== JOB ITEM ==
Extract every line from the rows below that contains the string "Каша". Case matters when matching.

== DATA LISTING ==
________________________________________

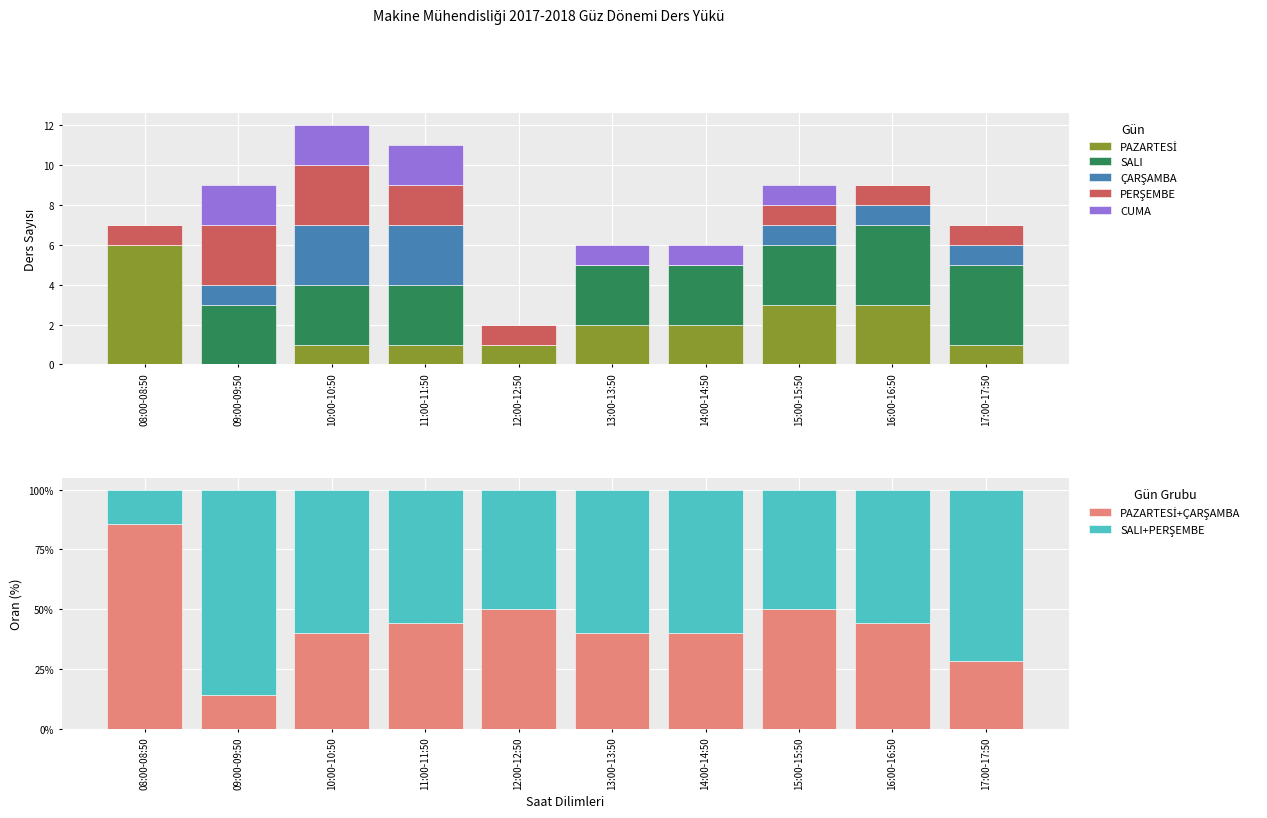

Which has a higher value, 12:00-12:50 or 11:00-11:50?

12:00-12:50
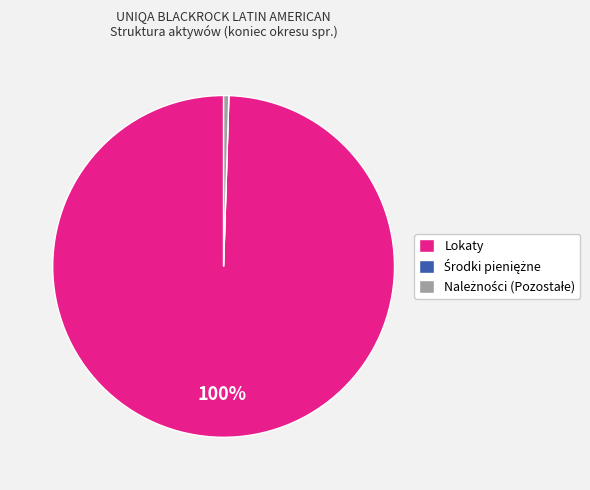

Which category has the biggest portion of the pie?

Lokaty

________________________________________

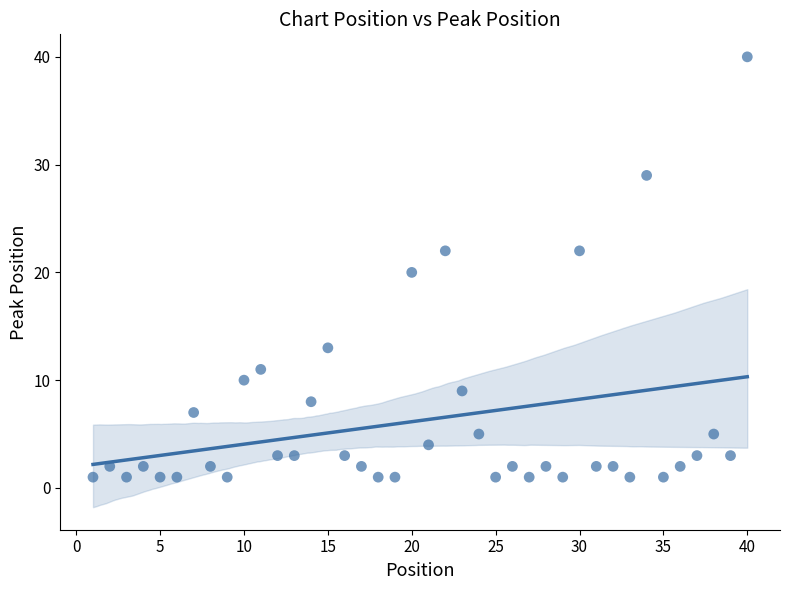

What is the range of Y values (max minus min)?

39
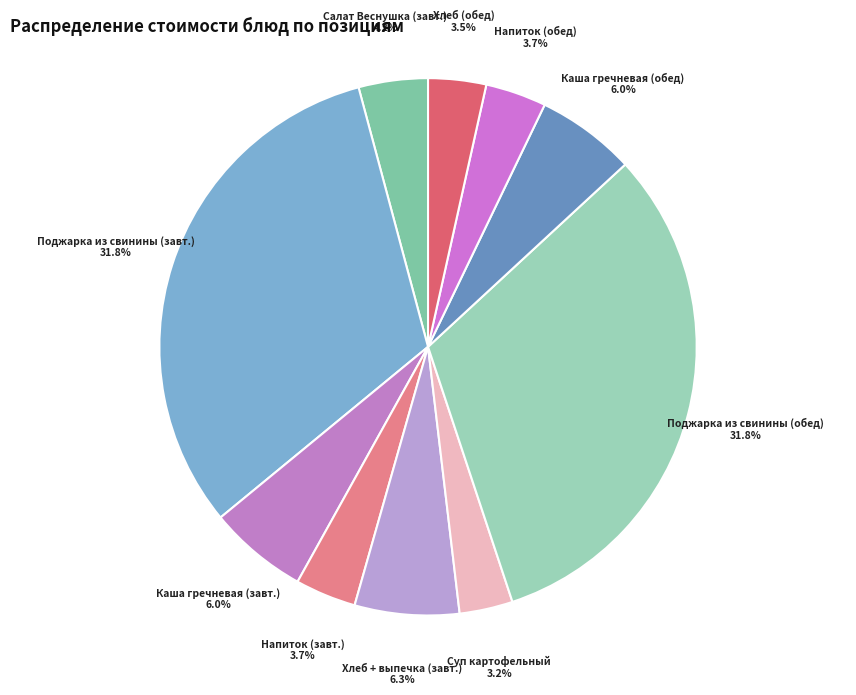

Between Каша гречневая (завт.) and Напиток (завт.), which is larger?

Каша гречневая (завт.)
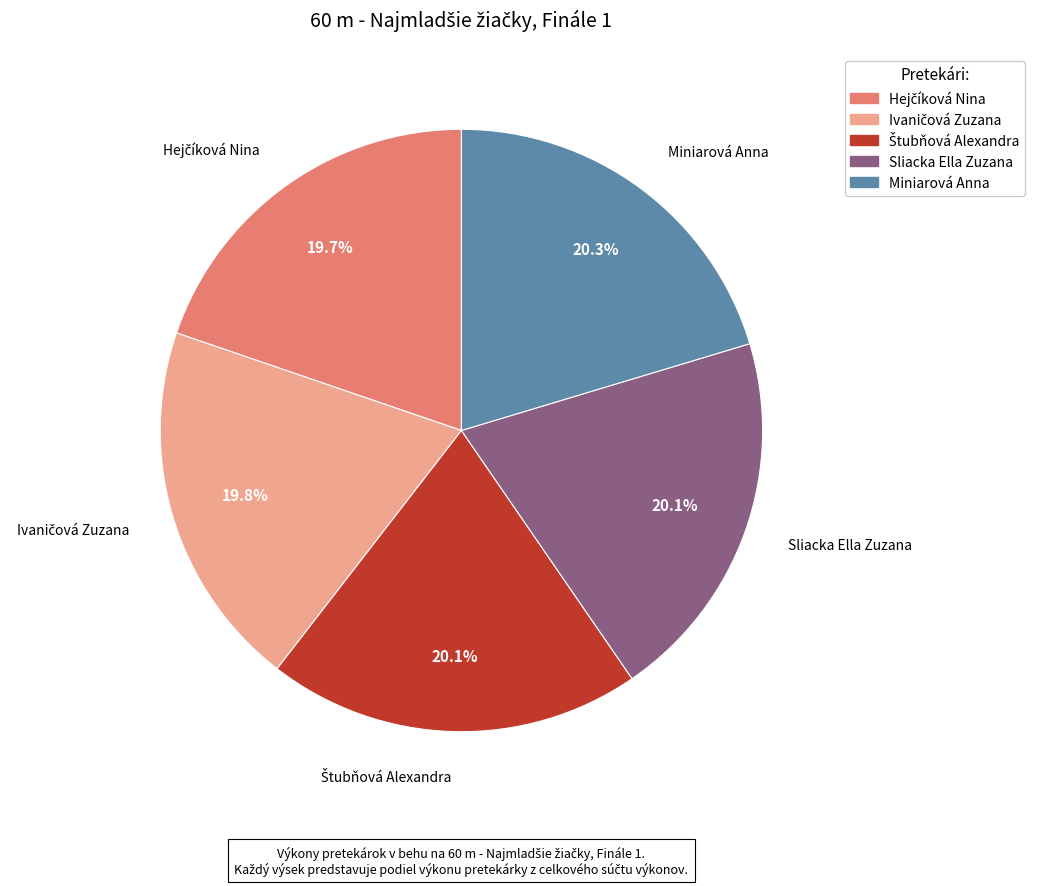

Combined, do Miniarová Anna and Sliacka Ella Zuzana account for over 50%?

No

________________________________________

== WRITTEN RESPONSE ==
Between Каша гречневая (завт.) and Напиток (завт.), which is larger?
Каша гречневая (завт.)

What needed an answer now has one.